AS Launching Proyek Suplai Air Rp 132 M untuk Warga Palestina

Tepi Barat Pemerintah Amerika Serikat (AS) meluncurkan proyek senilai US$ 10 juta (Rp 132 miliar) untuk wilayah Tepi Barat. Proyek itu bertujuan meningkatkan akses air bagi para petani Palestina dan membantu penanganan air limbah di Jericho, Tepi Barat.

Seperti dilansir AFP, Senin (16/10/2017), Jason Greenblatt yang merupakan salah satu penasihat Presiden AS, Donald Trump, dan utusan khusus AS hadir dalam peluncuran proyek itu yang digelar di Tepi Barat pada Minggu (15/10) waktu setempat.

Greenblatt merupakan salah satu penasihat Trump yang berupaya memulai kembali perundingan IsraelPalestina. Sejumlah pejabat AS menyebut salah satu upaya untuk mendorong digelarnya kembali perundingan itu ialah dengan meningkatkan perekonomian dan infrastruktur Palestina.
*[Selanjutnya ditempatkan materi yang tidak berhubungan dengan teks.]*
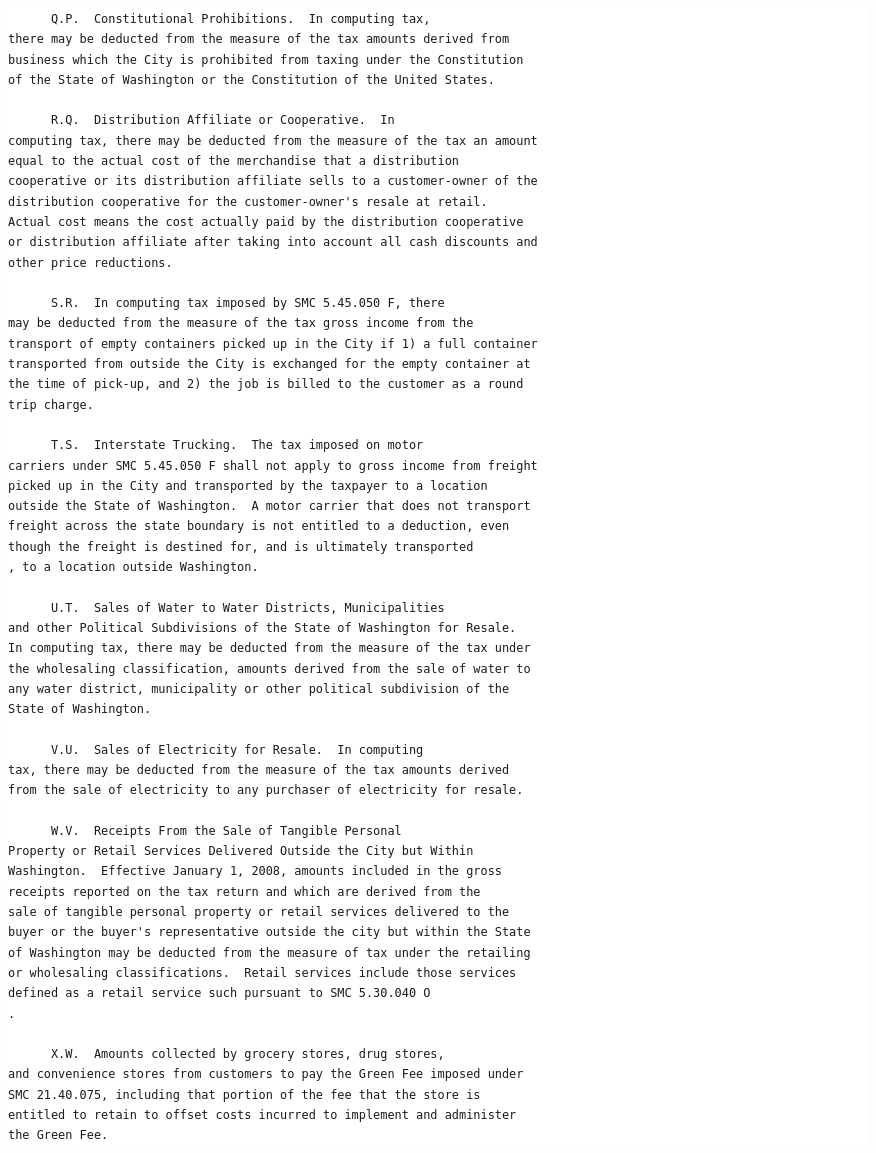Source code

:           Q.P.  Constitutional Prohibitions.  In computing tax,  
    there may be deducted from the measure of the tax amounts derived from  
    business which the City is prohibited from taxing under the Constitution  
    of the State of Washington or the Constitution of the United States.  
  
          R.Q.  Distribution Affiliate or Cooperative.  In  
    computing tax, there may be deducted from the measure of the tax an amount  
    equal to the actual cost of the merchandise that a distribution  
    cooperative or its distribution affiliate sells to a customer-owner of the  
    distribution cooperative for the customer-owner's resale at retail.  
    Actual cost means the cost actually paid by the distribution cooperative  
    or distribution affiliate after taking into account all cash discounts and  
    other price reductions.  
  
          S.R.  In computing tax imposed by SMC 5.45.050 F, there  
    may be deducted from the measure of the tax gross income from the  
    transport of empty containers picked up in the City if 1) a full container  
    transported from outside the City is exchanged for the empty container at  
    the time of pick-up, and 2) the job is billed to the customer as a round  
    trip charge.  
  
          T.S.  Interstate Trucking.  The tax imposed on motor  
    carriers under SMC 5.45.050 F shall not apply to gross income from freight  
    picked up in the City and transported by the taxpayer to a location  
    outside the State of Washington.  A motor carrier that does not transport  
    freight across the state boundary is not entitled to a deduction, even  
    though the freight is destined for, and is ultimately transported  
    , to a location outside Washington.  
  
          U.T.  Sales of Water to Water Districts, Municipalities  
    and other Political Subdivisions of the State of Washington for Resale.  
    In computing tax, there may be deducted from the measure of the tax under  
    the wholesaling classification, amounts derived from the sale of water to  
    any water district, municipality or other political subdivision of the  
    State of Washington.  
  
          V.U.  Sales of Electricity for Resale.  In computing  
    tax, there may be deducted from the measure of the tax amounts derived  
    from the sale of electricity to any purchaser of electricity for resale.  
  
          W.V.  Receipts From the Sale of Tangible Personal  
    Property or Retail Services Delivered Outside the City but Within  
    Washington.  Effective January 1, 2008, amounts included in the gross  
    receipts reported on the tax return and which are derived from the  
    sale of tangible personal property or retail services delivered to the  
    buyer or the buyer's representative outside the city but within the State  
    of Washington may be deducted from the measure of tax under the retailing  
    or wholesaling classifications.  Retail services include those services  
    defined as a retail service such pursuant to SMC 5.30.040 O  
    .  
  
          X.W.  Amounts collected by grocery stores, drug stores,  
    and convenience stores from customers to pay the Green Fee imposed under  
    SMC 21.40.075, including that portion of the fee that the store is  
    entitled to retain to offset costs incurred to implement and administer  
    the Green Fee.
Dalam peluncuran proyek tersebut, Greenblatt tidak banyak membahas soal upaya mendorong perundingan damai IsraelPalestina, yang oleh banyak pihak dihujani skeptisisme. Dia juga tidak mengomentari rekonsiliasi Hamas dan Fatah. Diketahui bahwa Fatah yang menaungi Presiden Mahmoud Abbas menguasai Tepi Barat, sedangkan Hamas menguasai Gaza.
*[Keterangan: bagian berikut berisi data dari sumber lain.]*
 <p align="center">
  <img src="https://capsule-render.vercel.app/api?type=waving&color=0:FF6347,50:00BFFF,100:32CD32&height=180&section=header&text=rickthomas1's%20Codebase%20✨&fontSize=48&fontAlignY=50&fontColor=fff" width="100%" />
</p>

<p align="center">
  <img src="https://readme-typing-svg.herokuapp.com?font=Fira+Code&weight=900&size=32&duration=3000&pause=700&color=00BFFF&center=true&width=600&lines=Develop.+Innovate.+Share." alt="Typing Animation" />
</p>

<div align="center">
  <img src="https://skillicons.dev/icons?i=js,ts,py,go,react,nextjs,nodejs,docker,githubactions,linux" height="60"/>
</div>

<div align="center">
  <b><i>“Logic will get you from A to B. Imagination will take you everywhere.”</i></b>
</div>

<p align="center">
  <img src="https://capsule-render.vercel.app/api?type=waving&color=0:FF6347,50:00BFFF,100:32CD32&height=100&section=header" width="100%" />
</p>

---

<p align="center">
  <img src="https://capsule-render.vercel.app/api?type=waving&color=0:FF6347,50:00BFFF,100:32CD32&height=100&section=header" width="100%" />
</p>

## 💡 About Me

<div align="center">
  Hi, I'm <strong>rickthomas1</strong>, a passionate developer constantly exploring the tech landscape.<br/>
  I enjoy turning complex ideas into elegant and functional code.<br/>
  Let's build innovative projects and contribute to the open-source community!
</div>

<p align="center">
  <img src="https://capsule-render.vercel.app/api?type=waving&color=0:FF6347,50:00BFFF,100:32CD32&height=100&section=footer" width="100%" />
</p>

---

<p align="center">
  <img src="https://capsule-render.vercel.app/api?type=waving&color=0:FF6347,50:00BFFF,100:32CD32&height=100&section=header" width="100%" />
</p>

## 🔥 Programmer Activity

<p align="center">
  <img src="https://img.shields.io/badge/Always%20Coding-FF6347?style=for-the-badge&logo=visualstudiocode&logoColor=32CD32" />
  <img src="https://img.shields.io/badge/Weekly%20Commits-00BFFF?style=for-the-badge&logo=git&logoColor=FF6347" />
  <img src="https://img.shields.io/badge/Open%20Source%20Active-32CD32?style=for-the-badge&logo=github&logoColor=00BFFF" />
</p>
Proyek di Tepi Barat ini bertujuan meningkatkan jumlah rumah yang terhubung dengan pusat penanganan air limbah di area Jericho, yang sebelumnya dibangun dengan bantuan Jepang. Dalam proyek ini ditargetkan setidaknya sekitar 10 ribu rumah warga akan terhubung.

Jika target itu tercapai, sebut Konsulat AS di Yerusalem, maka sekitar 70 persen warga Jericho akan terhubung dengan pusat penanganan air limbah.

Air limbah yang telah melalui proses daur ulang kemudian akan disalurkan ke areaarea para petani kurma Palestina.

“Pemerintah AS dan Presiden Trump secara personal tetap berkomitmen pada perdamaian yang adil dan abadi antara warga Palestina dan warga Israel, dan elemen inti dari perdamaian itu adalah perekonomian yang berkembang pesat dan kesempatan yang nyata bagi seluruh warga Palestina di Tepi Barat dan Gaza,” terang Konsul Jenderal AS Donald Blome.

“Proyek ini akan memiliki dampak langsung dan positif dalam menciptakan lapangan kerja dan pertumbuhan ekonomi,” harap Direktur Otoritas Perairan Palestina, Mazen Ghunaim.

Diketahui bahwa kekeringan memicu kekurangan suplai air secara rutin di wilayah Jericho. Namun, menurut warga Palestina dan kelompok HAM setempat, Israel telah mengalokasikan suplai air cukup banyak untuk permukiman Yahudi yang ada di Lembah Yordan, yang menjadi lokasi Jericho.